Publishing research data

Traditionally publishing the results of your research in a journal article or book was the main way to share the findings of your research. However, it is increasingly best practice, and often required by research funders, for researchers to publish the final set of data that underpins the findings of their research. This page will give you some brief guidance on what to consider when publishing your data - the ideal time to consider these questions is when writing a Data Management Plan in the preparatory stage of a research project.

Contact the Scholarly Communications Team for help with publishing research data

See the page above for all the Research Data Management support services available to Oxford Brookes researchers

Principles

Below are some questions from the Digital Curation Centre (2013) for you to consider about publishing your data.

Sharing

  • How will potential users find out about your data?
  • With whom will you share the data, and under what conditions?
  • Will you share/publish data via a repository, handle requests directly or use another mechanism?
  • When will you make the data available?
  • Will you get a persistent identifier for your data? (e.g. a DOI)

Restrictions

  • What action will you take to overcome or minimise restrictions on other people re-using your data?
  • For how long do you need exclusive use of the data and why?
  • Will your data need a sharing agreement/publishing licence (or equivalent)? 

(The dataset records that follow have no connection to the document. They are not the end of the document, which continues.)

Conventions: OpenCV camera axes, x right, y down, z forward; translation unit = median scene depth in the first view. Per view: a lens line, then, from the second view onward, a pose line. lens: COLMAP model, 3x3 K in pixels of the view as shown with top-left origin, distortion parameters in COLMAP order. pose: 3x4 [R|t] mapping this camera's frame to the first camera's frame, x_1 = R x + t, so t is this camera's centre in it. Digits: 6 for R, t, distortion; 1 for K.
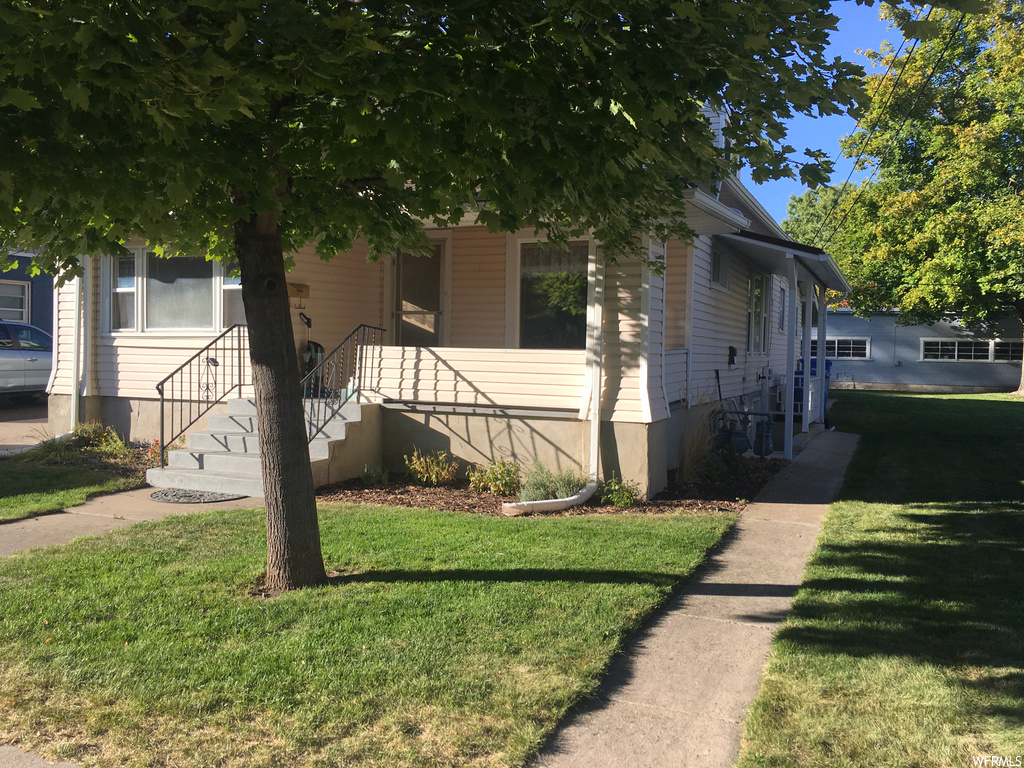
lens RADIAL K [[865.3, 0, 504.7], [0, 865.3, 383.6], [0, 0, 1]] dist [0.064489, -0.085815]
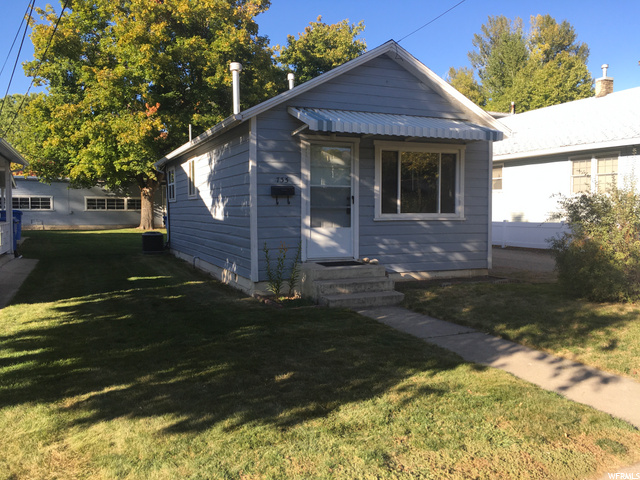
lens RADIAL K [[540.8, 0, 315.4], [0, 540.8, 239.8], [0, 0, 1]] dist [0.064489, -0.085815]
pose [[0.673058, -0.055437, 0.737509, 0.015576], [0.035709, 0.998460, 0.042463, 0.000513], [-0.738727, -0.002245, 0.674001, -0.002897]]
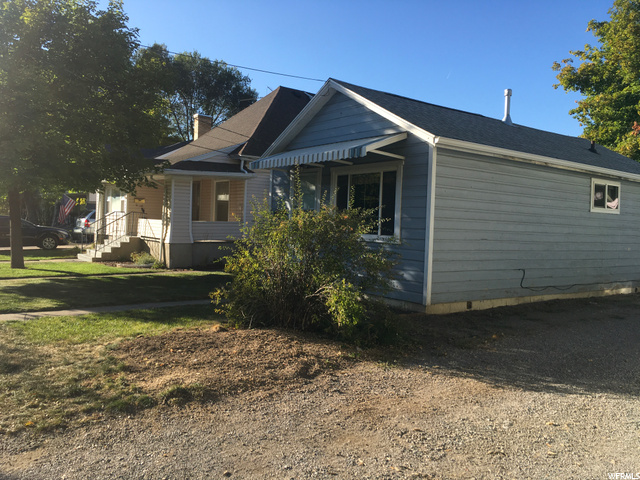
lens RADIAL K [[540.8, 0, 315.4], [0, 540.8, 239.8], [0, 0, 1]] dist [0.064489, -0.085815]
pose [[0.877723, 0.029806, -0.478241, 0.653331], [-0.038524, 0.999222, -0.008428, 0.012064], [0.477618, 0.025822, 0.878188, -0.196834]]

Digital Curation Centre (2013) Checklist for a Data Management Plan. v.4.0. Edinburgh: Digital Curation Centre.

Metadata

For other researchers to correctly interpret and effectively reuse your data you will need to provide information about it - this is called metadata. Ideally the metadata will be recorded in a standardised format (e.g. Dublin Core) that is easily understood and communicated. However, it may sometimes be necessary to create a 'readme' file to provide this information to potential users of your research data. Below is some advice on writing a good quality 'readme' file.

Best Practices

  • Create one 'readme' file for each data file, whenever possible. Name the 'readme' so that it is easily associated with the data file(s) it describes.
  • Write your 'readme' document as a plain text file.
  • Format multiple 'readme' files identically.
  • Use standardized date formats (e.g. YYYYMMDD or YYYYMMDDThhmmss).
  • Follow the scientific conventions for your discipline for taxonomic, geospatial and geologic names and keywords.

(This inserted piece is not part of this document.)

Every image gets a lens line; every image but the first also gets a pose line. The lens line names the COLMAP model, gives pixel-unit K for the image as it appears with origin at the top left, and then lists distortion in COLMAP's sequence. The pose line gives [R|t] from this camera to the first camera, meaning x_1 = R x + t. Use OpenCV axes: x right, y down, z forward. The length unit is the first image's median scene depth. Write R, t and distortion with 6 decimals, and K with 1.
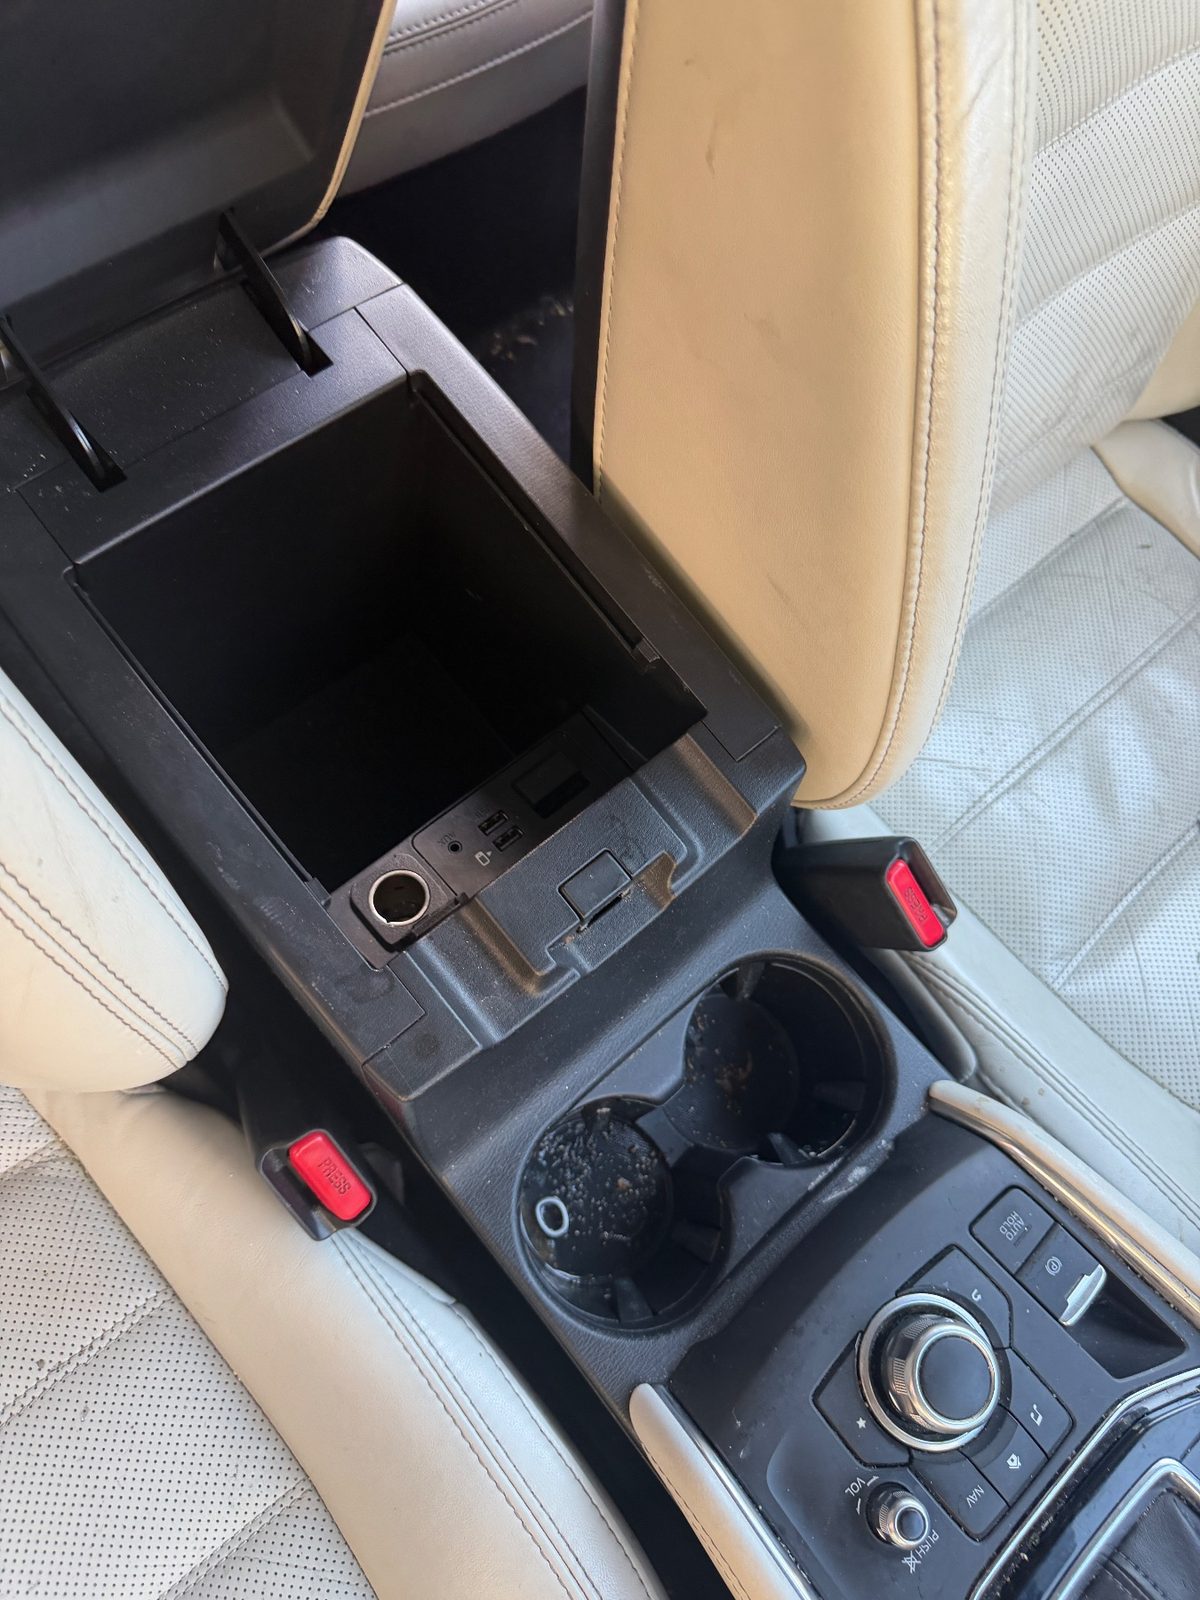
lens RADIAL K [[1125.5, 0, 600.0], [0, 1125.5, 800.0], [0, 0, 1]] dist [-0.003168, -0.023966]
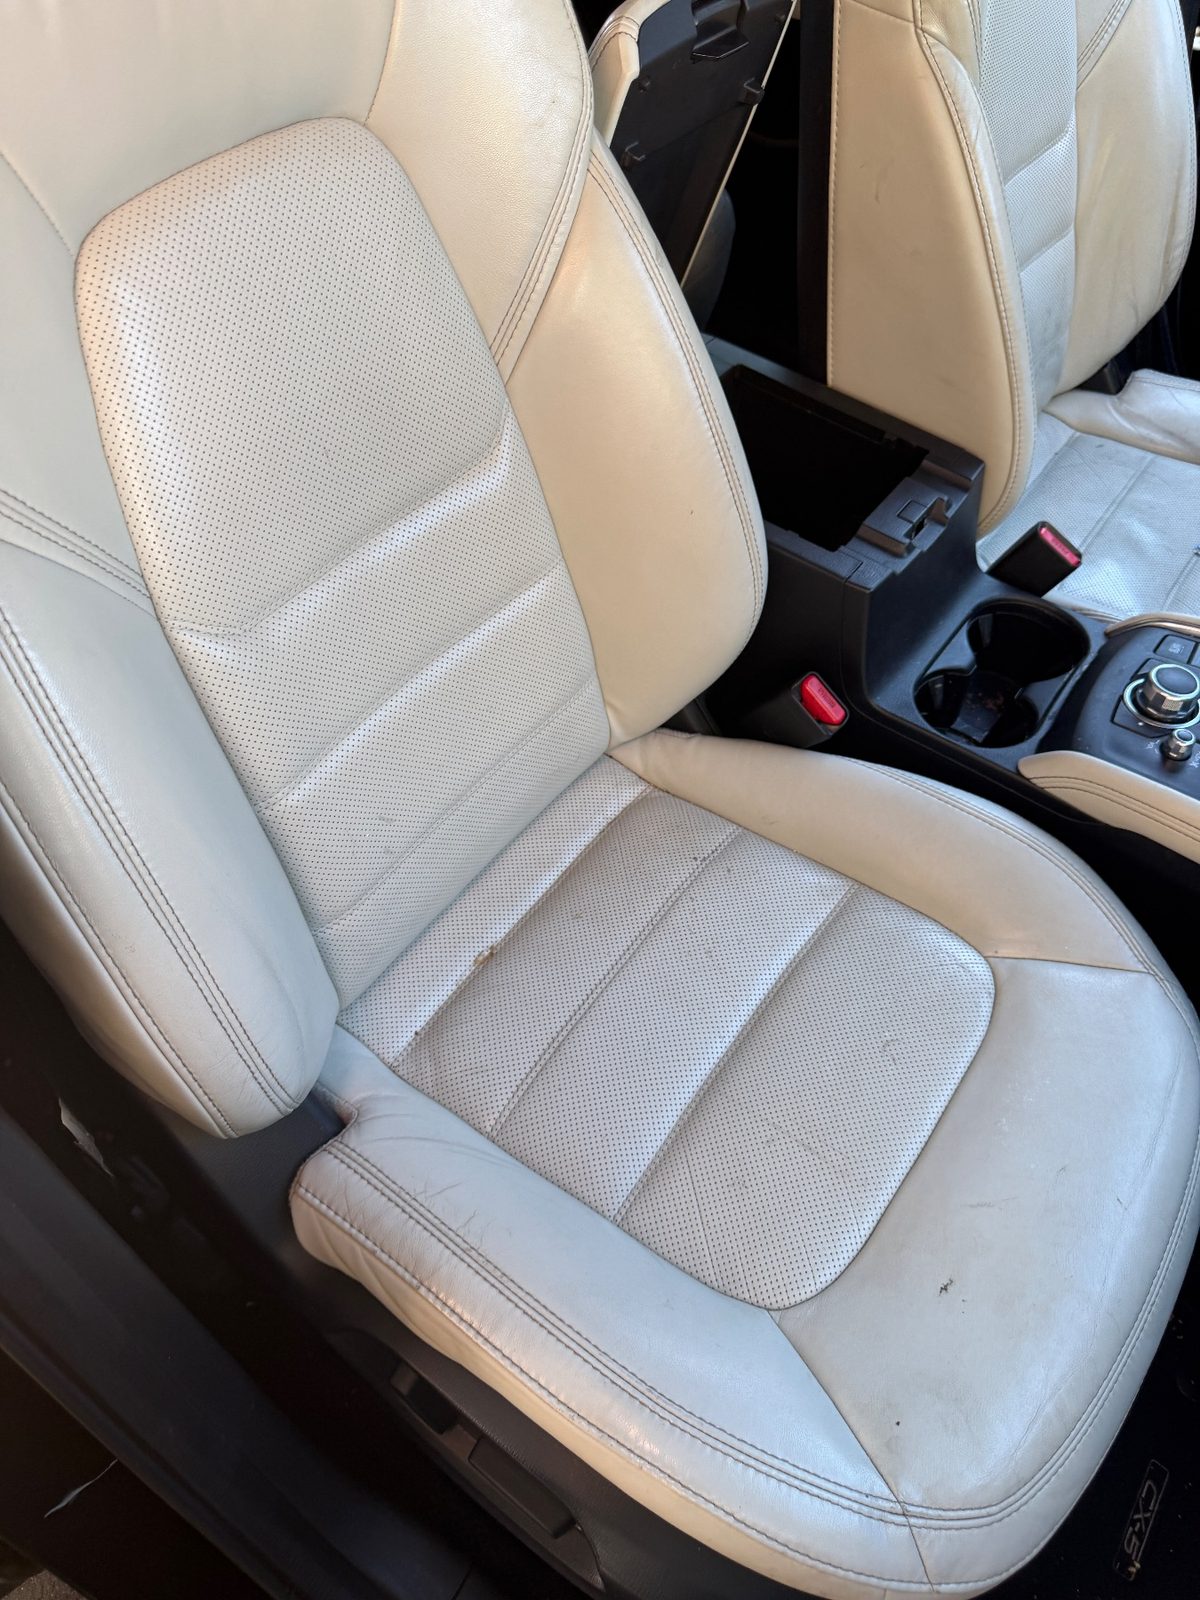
lens RADIAL K [[1156.9, 0, 622.6], [0, 1156.9, 807.2], [0, 0, 1]] dist [-0.002560, 0.004158]
pose [[0.964417, -0.257803, 0.058629, -0.699501], [0.262497, 0.907234, -0.328666, 1.008757], [0.031540, 0.332361, 0.942625, -0.753804]]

Recommended minimum content

General information

  • Provide a title for the dataset
  • Name/institution/address/email information for Principal investigator (or person responsible for collecting the data)
  • Date of data collection (can be a single date, or a range)
  • Information about geographic location of data collection

Data and file overview

  • For each filename, a short description of what data it contains
  • Date that the file was created

Sharing and access information

  • Licenses or restrictions placed on the data

Methodological information

  • Description of methods for data collection or generation
  • Description of methods used for data processing (describe how the data were generated from the raw or collected data)

Data-specific information (repeat this section as needed for each dataset, or file, as appropriate)

  • Variable list, including full names and definitions (spell out abbreviated words) of column headings for tabular data
  • Units of measurement
  • Definitions for codes or symbols used to record missing data

Research Data Management Group (no date) Guide to writing "readme" style metadata. Cornell University.

Choosing a repository

The best place to deposit your data is in a trustworthy repository where the researchers in your field or discipline are most likely to find it.

RADAR

You can use Oxford Brookes' institutional repository RADAR to publish your data. The intention of RADAR is to freely share your data with other researchers and the general public - if you would like to archive your data, i.e. store it for the long term, please consider using the Arkivum service offered by IT Services. Some of the benefits of publishing your data through RADAR include the following:

  • Assign your data a DOI (Digital Object Identifier) to aid long-term discovery and for citing in associated publications (e.g. journal articles that are informed by the dataset).
  • Deposit your data in RADAR's research data collection, though for large or continually growing datasets we can create entirely separate collections (e.g. the Sonic Art Research Unit collection).
  • License your data with an internationally recognised Creative Commons license.

Other repositories

You can also choose to deposit your research data in a subject-specific national or international data service or domain repository - this is a good option to choose if you know of a repository that is commonly used by researchers in your discipline. If you choose this option please consider the following questions first:

  • Who will own the Intellectual Property of the data once it is deposited?
  • Is there a financial implication to depositing your data with the data service for the short or long term?
  • How sustainable is the business model of the data service?
  • What will happen to your data if the service is bought by a third party?
  • Will the data service assign your data a unique and persistent identifier (e.g. DOI) to aid long-term discovery?